Scientists are champions at formulating and answering questions, and the scientific method is a diligent, orderly way to do just that. In the process, data is generated using the most appropriate methods, a foundation of knowledge emerges, and refined information lives on in an extensive scientific literature and data bases.
Most people think of numbers, maps and illustrations when they think about data. However, natural history museums provide scientific data in the form of a diverse, preserved collection of specimens and any associated information that was part of scientific study. Knowing how a study was done and having access to data allows for more study and refinement of knowledge. The answers to scientific questions are never final and are often re-examined based on new information and new methods.
That was how it worked for the 10,000 year old lupine seeds (Lupinus arcticus) that were germinated in 1960 by botanists at the Canadian Museum of Nature. This botanical surprise occurred after seeds were discovered in ancient animal burrows by a placer gold miner in the Yukon, and then studied by paleobiologist Dr. Richard Harington. The discovery destroyed the previous record for old seed germination by at least 8,000 years; (Date Palm seeds, Phoenix dactylifera, from the Dead Sea) . These findings were as exciting as they were controversial; the date attributed to the seeds was derived from inferences about sediments and other fossil specimens in the area, the best methods before accelerator mass spectrometry (AMS), a current, precise technique.
The results were also not satisfying to Dr. Grant Zazula, the Territorial Paleontologist for the Yukon. He decided to team up with Dr. Harington, Alice Telka, and Dr. Fiona Brock of Oxford University to investigate further. The team used AMS radiocarbon dating and determined that the original fossil material used to date the seeds was about 23,000 years old (a finer point than, more than10,000 years), and that the seeds were about 50 years old; in other words contemporary seeds contaminated an ancient burrow after miners had exposed it . With these findings, the earlier results were corrected.
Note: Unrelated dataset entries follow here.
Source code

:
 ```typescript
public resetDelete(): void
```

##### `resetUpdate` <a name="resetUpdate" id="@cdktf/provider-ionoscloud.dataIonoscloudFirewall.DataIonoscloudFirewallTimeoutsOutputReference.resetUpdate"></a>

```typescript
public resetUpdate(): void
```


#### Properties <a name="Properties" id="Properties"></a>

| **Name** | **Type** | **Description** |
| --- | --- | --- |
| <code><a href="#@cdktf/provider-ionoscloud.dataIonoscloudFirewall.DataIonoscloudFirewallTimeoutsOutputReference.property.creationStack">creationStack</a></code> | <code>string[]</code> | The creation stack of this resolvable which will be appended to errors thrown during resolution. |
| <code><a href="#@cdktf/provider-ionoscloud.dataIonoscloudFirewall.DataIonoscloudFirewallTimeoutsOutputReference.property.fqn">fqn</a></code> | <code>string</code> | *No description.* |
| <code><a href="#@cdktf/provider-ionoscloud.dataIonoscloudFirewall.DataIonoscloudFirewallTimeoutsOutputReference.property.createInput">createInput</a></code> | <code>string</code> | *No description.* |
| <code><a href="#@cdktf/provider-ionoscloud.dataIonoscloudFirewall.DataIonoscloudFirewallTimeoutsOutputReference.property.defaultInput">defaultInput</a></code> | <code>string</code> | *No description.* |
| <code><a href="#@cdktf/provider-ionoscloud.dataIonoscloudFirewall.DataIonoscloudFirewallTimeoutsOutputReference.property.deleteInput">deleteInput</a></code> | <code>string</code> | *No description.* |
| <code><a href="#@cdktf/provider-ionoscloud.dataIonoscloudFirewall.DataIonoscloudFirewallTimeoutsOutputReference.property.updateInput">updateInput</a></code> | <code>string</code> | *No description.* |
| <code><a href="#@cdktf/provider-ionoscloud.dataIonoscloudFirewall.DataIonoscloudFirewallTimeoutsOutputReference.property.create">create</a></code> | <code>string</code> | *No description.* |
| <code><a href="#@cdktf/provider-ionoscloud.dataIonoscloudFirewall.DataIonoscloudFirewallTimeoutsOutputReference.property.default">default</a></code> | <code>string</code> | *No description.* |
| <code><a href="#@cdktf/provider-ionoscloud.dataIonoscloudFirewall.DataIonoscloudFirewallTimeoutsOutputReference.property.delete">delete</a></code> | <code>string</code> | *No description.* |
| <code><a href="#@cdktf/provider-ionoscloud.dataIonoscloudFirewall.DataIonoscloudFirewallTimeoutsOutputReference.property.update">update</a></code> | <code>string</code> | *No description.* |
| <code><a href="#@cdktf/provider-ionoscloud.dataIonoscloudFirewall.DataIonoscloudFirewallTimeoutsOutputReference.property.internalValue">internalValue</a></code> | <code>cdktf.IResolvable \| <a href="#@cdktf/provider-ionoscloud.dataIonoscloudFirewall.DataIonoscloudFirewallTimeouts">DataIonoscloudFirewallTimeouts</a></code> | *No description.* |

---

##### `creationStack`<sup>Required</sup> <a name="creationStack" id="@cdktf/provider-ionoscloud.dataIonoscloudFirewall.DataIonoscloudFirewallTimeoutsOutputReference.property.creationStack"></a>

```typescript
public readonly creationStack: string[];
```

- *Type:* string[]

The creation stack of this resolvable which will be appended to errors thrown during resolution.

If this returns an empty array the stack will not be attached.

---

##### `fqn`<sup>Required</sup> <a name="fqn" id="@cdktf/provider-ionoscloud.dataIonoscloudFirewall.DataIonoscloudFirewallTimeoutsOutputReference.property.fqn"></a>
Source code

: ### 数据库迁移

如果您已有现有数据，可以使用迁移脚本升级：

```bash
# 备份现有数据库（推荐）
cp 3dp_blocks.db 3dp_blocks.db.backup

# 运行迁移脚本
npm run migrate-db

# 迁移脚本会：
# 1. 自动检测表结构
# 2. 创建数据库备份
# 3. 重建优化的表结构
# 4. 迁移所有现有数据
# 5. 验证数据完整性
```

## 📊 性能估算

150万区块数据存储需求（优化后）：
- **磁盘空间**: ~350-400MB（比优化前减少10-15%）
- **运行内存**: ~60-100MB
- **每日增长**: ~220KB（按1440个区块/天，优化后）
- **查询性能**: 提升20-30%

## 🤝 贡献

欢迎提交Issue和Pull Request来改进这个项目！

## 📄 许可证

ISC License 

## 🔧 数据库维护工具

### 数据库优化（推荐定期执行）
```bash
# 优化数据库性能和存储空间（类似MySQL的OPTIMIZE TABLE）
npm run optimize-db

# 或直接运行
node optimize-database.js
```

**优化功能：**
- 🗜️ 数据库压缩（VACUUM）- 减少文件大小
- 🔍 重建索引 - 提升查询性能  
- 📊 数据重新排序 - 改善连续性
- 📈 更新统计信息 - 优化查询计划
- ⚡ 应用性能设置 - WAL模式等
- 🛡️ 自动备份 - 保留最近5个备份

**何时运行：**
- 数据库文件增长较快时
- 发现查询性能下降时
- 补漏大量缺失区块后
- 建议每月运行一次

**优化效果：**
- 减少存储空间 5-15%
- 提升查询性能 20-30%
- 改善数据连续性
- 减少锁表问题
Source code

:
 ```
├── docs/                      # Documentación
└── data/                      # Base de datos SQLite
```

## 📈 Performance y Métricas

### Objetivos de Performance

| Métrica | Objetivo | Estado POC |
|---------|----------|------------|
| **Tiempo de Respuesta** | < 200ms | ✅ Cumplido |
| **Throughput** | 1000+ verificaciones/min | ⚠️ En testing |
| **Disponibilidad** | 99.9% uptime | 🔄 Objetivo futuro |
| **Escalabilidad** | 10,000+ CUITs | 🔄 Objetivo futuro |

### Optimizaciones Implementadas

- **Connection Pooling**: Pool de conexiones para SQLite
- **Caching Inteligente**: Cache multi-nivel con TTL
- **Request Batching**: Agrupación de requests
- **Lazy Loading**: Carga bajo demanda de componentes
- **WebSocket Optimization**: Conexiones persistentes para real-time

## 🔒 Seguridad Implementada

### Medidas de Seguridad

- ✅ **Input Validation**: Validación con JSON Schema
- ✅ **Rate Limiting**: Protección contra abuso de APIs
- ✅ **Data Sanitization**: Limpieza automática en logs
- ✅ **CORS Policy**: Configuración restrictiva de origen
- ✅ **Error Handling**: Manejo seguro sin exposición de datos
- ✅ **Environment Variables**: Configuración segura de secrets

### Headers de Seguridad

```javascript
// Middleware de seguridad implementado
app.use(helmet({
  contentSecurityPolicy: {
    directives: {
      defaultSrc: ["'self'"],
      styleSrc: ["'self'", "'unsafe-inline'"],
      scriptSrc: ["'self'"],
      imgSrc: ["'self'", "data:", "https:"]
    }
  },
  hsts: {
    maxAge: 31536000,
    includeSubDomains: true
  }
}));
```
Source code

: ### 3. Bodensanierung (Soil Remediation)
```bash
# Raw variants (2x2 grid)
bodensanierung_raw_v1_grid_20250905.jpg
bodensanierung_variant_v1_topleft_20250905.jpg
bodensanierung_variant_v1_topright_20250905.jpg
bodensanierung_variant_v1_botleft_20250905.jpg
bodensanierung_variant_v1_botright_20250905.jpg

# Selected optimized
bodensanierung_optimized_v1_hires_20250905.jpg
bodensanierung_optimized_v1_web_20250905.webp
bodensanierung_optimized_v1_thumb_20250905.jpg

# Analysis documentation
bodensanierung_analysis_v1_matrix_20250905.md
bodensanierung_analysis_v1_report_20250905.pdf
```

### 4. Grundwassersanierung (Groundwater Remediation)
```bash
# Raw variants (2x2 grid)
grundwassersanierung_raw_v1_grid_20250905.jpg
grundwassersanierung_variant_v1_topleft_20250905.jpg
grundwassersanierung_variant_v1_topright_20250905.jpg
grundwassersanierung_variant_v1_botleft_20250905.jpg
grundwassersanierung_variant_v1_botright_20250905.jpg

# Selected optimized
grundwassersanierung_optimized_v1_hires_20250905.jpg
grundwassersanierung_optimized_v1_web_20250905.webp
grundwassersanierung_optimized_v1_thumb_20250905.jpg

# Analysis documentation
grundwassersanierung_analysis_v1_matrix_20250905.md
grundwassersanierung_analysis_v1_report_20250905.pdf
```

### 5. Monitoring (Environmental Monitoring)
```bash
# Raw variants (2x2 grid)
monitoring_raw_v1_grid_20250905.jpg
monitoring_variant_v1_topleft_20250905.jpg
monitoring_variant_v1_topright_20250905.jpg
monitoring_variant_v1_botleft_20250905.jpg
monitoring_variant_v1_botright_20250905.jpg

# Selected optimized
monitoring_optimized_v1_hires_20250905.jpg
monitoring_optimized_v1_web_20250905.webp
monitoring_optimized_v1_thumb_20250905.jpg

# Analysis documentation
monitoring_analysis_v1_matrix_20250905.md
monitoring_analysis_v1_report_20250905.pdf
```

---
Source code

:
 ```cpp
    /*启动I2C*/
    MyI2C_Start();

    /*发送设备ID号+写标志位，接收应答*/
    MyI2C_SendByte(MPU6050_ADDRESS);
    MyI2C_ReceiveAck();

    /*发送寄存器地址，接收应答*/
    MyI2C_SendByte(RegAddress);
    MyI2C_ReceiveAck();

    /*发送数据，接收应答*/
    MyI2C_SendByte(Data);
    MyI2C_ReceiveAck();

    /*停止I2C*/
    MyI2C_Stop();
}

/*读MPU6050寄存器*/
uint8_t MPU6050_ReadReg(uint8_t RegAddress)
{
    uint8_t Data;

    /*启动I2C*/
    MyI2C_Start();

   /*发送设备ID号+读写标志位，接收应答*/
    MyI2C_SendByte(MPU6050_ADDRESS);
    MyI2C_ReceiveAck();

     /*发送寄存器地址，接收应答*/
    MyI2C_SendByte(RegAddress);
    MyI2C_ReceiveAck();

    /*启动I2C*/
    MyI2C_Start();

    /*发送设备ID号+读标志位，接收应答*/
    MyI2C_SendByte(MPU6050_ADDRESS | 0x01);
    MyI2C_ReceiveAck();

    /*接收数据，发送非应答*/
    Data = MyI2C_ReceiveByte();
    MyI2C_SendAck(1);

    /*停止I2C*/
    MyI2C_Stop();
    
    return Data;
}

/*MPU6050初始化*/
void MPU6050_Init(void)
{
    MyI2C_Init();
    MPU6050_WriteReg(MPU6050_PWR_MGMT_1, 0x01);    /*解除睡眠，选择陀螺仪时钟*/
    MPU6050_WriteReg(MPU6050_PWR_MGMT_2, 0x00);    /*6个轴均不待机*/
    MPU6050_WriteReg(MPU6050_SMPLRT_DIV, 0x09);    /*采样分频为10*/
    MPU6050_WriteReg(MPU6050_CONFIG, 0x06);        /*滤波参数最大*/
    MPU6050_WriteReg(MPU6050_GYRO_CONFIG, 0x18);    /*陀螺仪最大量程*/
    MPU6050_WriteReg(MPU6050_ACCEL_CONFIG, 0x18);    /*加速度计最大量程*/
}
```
However, the search for ancient, viable seeds continues and we all should have a renewed respect for the agents of seed dispersal, like busy rodent populations.
Researchers at natural history museums make many discoveries each year, often within a network of contacts, associates and colleagues, and during extensive time in the field. By publishing results and keeping careful records, an accurate documentation of our natural history continues to take shape.